## Task description
With all pictures omitted, return verbatim the lines from the beginning of the records below through the line containing "keberatan. Kalau memang saya meminta kepada".

## Material shown
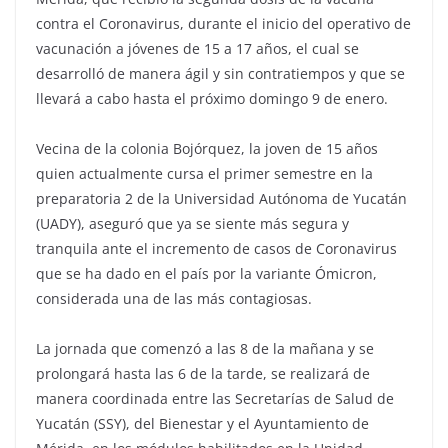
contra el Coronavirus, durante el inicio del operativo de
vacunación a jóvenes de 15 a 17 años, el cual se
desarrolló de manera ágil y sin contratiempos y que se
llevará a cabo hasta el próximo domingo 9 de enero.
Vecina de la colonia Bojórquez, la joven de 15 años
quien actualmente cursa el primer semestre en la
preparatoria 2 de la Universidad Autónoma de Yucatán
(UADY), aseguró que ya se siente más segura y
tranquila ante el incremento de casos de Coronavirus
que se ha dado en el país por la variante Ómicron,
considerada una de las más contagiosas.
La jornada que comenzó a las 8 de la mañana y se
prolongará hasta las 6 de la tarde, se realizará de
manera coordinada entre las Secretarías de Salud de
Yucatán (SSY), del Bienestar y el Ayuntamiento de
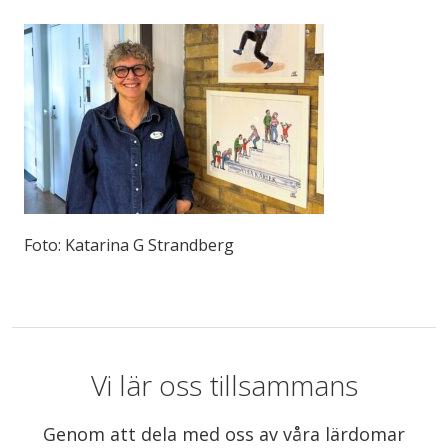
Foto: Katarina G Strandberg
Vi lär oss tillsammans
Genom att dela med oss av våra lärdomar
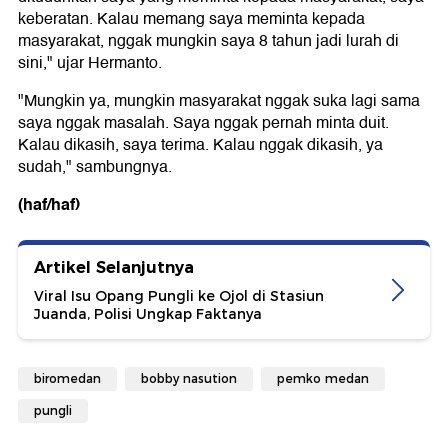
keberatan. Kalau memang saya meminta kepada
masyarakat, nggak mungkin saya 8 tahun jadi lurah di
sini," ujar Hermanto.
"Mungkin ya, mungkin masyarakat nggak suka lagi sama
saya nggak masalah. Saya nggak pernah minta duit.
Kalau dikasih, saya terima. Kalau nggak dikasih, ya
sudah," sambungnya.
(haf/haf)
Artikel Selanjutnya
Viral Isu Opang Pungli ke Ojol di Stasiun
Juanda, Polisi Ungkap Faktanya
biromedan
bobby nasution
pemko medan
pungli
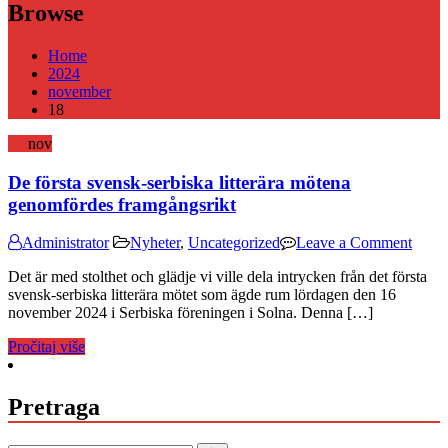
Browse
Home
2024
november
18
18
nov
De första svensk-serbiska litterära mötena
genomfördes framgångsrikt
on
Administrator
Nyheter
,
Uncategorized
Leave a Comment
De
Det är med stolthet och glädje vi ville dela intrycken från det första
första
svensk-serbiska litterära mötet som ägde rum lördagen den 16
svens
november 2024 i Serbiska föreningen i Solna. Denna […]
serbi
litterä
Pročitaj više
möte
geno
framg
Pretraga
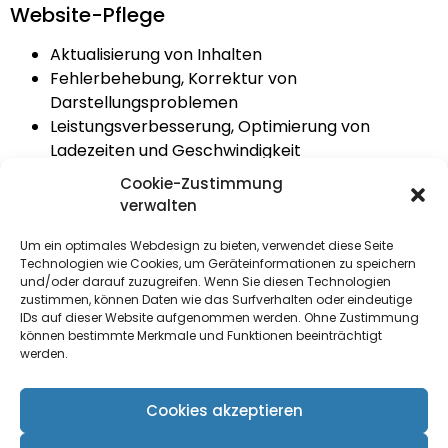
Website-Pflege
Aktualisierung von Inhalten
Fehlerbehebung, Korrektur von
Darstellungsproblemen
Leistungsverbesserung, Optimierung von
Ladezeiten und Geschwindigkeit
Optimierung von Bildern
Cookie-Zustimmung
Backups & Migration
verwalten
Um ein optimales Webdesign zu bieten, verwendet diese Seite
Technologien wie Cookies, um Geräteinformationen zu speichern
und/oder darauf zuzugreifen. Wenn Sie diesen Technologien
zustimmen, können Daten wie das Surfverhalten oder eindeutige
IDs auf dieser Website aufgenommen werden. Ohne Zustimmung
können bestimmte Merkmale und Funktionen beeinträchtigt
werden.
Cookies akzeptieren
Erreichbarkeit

## Task response
contra el Coronavirus, durante el inicio del operativo de
vacunación a jóvenes de 15 a 17 años, el cual se
desarrolló de manera ágil y sin contratiempos y que se
llevará a cabo hasta el próximo domingo 9 de enero.
Vecina de la colonia Bojórquez, la joven de 15 años
quien actualmente cursa el primer semestre en la
preparatoria 2 de la Universidad Autónoma de Yucatán
(UADY), aseguró que ya se siente más segura y
tranquila ante el incremento de casos de Coronavirus
que se ha dado en el país por la variante Ómicron,
considerada una de las más contagiosas.
La jornada que comenzó a las 8 de la mañana y se
prolongará hasta las 6 de la tarde, se realizará de
manera coordinada entre las Secretarías de Salud de
Yucatán (SSY), del Bienestar y el Ayuntamiento de
Foto: Katarina G Strandberg
Vi lär oss tillsammans
Genom att dela med oss av våra lärdomar
keberatan. Kalau memang saya meminta kepada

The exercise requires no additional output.